Capítulo 16
— Mas que rude! — Soen exclamou. — Não podia ter escolhido uma hora pior para aparecer aqui, do nada, não? Não sabe se anunciar antes de entrar? Ou sua intenção era me ver desnudo?
Enquanto ele falava, Yen tentou se esconder furtivamente no casaco de Balthazar.
Sua movimentação acabou despertando o enfermo, que resmungou algum tipo de lamento rouco antes de perder a consciência novamente, fazendo todos os olhos se voltarem para ele.
— Em nome de Deus — a voz de Aveille foi um sussurro enquanto o verde vibrante dos seus olhos passava pelo gato branco e se fixava no corpo inerte de Balthazar. — O que você fez com o seu tio?
— Quanto tempo, Aveille — Alec desviou a atenção para ele, como se todos já não tivessem visto o gato branco e o bêbado à beira da morte no carpete.
O elegante vestido azul-royal de Aveille farfalhou quando seus dedos se retorceram com força em volta do tecido acetinado. Seus longos cabelos acobreados se derramando como uma cascata sobre os ombros agudos enquanto ela recuava um passo para trás.
Ela parecia ter reconhecido Alexander imediatamente, e considerando que tinham mais ou menos a mesma idade, Soen imaginou que se conheciam desde a infância.
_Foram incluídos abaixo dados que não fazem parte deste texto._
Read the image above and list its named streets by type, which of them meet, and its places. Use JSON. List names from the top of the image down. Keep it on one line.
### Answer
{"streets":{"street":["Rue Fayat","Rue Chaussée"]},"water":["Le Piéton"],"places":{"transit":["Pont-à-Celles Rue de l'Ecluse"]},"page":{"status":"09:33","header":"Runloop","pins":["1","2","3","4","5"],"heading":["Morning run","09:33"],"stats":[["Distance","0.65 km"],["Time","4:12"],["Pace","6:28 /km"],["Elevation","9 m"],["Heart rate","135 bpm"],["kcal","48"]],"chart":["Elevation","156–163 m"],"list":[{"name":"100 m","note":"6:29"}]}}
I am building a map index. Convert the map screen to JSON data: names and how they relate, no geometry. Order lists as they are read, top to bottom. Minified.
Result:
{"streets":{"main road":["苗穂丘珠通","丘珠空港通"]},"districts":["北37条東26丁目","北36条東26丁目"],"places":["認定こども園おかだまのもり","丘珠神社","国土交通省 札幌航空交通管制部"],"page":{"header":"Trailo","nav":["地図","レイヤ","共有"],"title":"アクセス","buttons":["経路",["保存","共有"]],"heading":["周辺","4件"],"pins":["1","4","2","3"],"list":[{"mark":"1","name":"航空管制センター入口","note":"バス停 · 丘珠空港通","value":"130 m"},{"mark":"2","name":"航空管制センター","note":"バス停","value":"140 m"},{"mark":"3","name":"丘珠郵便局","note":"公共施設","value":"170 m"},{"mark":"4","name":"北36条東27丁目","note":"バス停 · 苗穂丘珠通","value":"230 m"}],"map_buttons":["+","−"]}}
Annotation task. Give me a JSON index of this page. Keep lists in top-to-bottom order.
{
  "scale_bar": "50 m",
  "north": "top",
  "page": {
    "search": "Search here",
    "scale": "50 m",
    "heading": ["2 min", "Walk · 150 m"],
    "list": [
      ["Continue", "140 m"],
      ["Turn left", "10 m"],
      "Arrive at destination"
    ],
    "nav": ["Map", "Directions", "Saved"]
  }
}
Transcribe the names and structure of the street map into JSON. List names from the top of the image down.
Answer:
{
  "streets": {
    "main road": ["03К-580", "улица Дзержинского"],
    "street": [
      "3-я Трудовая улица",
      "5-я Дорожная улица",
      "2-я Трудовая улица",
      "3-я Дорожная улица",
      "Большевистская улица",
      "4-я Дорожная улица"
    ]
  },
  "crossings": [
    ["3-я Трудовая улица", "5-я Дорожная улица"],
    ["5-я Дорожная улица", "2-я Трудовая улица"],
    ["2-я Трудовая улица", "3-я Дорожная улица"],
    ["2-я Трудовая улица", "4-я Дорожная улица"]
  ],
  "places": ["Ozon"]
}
Infelizmente, a dupla de soldados no centro do cômodo não parecia inclinada a identificar o filho mais velho do rei como ela.
Eles o encaravam com hostilidade, as mãos firmemente envoltas no pomo de suas lâminas e os olhares fixos sobre os dois príncipes através de seus elmos baratos. Provavelmente se perguntavam como aquele intruso entrara no castelo, quando todas as entradas e saídas estavam barradas.
Era de se imaginar que não perguntariam com gentileza sobre o assunto, e Soen decidiu que não ficaria parado enquanto apontavam espadas para o seu pescoço.
O herdeiro do trono não vestia nada além de uma camisa de linho e calças amarrotadas, além de estar desarmado diante de dois homens que trajavam armaduras completas. Mas não havia tempo — e nem chances — de apanhar sua espada antes de acabar com uma lâmina atravessando as entranhas.
Sendo assim, Soen avançou com as mãos nuas contra o soldado mais próximo.
Ele tinha uma espada curta na bainha, que poderia ser rapidamente sacada, questão que faria dele o maior dos problemas caso o príncipe não agisse rápido.
Quando todos perceberam as suas intenções, ele já tinha acertado o cotovelo no nariz do sujeito.
O homem cambaleou para trás, tentando sacar a espada apesar da dor que escorria junto com seu sangue, mas Soen foi mais rápido e o agarrou pelo pulso, torcendo o braço dele e arrancando a lâmina das suas mãos.
Aquilo parecia ridículo. Apenas dois soldados, e pelo menos um deles era inexperiente e inútil. O rei Othail parecia subestimar seu filho deliberadamente.
Insatisfeito, Soen aplicou força demais no golpe de sua espada recém-adquirida, o que resultou em um pescoço cortado até quase a metade e, consequentemente, uma sujeira sangrenta manchando tanto seu rosto quanto o piso.
A lâmina ficou presa nos ossos e tendões do soldado, e Soen a puxou de volta bem a tempo. Logo à sua frente, o último deles brandia uma lâmina longa e polida diante do herdeiro do trono, incerto sobre atacar o príncipe com ou sem intenção de matar.
Caso ele matasse Soen sem uma ordem direta do rei em concordância com o Conselho Real, seria executado. Se não fizesse, morreria do mesmo jeito pelas mãos do príncipe. Aquele homem estava condenado, e ainda não sabia disso.
As espadas colidiram, mas Soen não tinha qualquer intenção de trocar golpes. Quanto mais rápido matasse, mais segura sua cabeça estaria.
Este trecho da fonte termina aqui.